BRIEF: Set down the following lines exactly as they appear, with no changes.

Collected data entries
○ ○ ○ ○ ○ ○ ○
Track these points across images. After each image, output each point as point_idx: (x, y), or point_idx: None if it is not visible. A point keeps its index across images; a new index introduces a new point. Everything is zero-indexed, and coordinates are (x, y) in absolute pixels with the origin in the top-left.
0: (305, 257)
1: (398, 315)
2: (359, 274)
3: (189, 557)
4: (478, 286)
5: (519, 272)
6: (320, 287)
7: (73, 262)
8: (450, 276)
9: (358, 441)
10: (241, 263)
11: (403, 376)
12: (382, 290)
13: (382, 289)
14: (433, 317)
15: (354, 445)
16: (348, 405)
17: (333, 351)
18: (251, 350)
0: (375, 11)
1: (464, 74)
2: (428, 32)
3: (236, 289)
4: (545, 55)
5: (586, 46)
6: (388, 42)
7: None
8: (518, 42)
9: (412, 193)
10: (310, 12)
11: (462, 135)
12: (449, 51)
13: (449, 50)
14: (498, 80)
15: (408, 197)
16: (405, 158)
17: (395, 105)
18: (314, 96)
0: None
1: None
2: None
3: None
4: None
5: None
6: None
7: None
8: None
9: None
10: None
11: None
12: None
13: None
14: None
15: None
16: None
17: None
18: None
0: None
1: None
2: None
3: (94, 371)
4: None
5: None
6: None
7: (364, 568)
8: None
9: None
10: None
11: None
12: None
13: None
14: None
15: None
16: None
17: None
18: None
○ ○ ○ ○ ○ ○ ○
SOLUTION BELOW:
Track these points across images. After each image, output each point as point_idx: (x, y), or point_idx: None if it is not visible. A point keeps its index across images; a new index introduces a new point. Everything is zero-indexed, and coordinates are (x, y) in absolute pixels with the origin in the top-left.
0: (305, 257)
1: (398, 315)
2: (359, 274)
3: (189, 557)
4: (478, 286)
5: (519, 272)
6: (320, 287)
7: (73, 262)
8: (450, 276)
9: (358, 441)
10: (241, 263)
11: (403, 376)
12: (382, 290)
13: (382, 289)
14: (433, 317)
15: (354, 445)
16: (348, 405)
17: (333, 351)
18: (251, 350)
0: (375, 11)
1: (464, 74)
2: (428, 32)
3: (236, 289)
4: (545, 55)
5: (586, 46)
6: (388, 42)
7: None
8: (518, 42)
9: (412, 193)
10: (310, 12)
11: (462, 135)
12: (449, 51)
13: (449, 50)
14: (498, 80)
15: (408, 197)
16: (405, 158)
17: (395, 105)
18: (314, 96)
0: None
1: None
2: None
3: None
4: None
5: None
6: None
7: None
8: None
9: None
10: None
11: None
12: None
13: None
14: None
15: None
16: None
17: None
18: None
0: None
1: None
2: None
3: (94, 371)
4: None
5: None
6: None
7: (364, 568)
8: None
9: None
10: None
11: None
12: None
13: None
14: None
15: None
16: None
17: None
18: None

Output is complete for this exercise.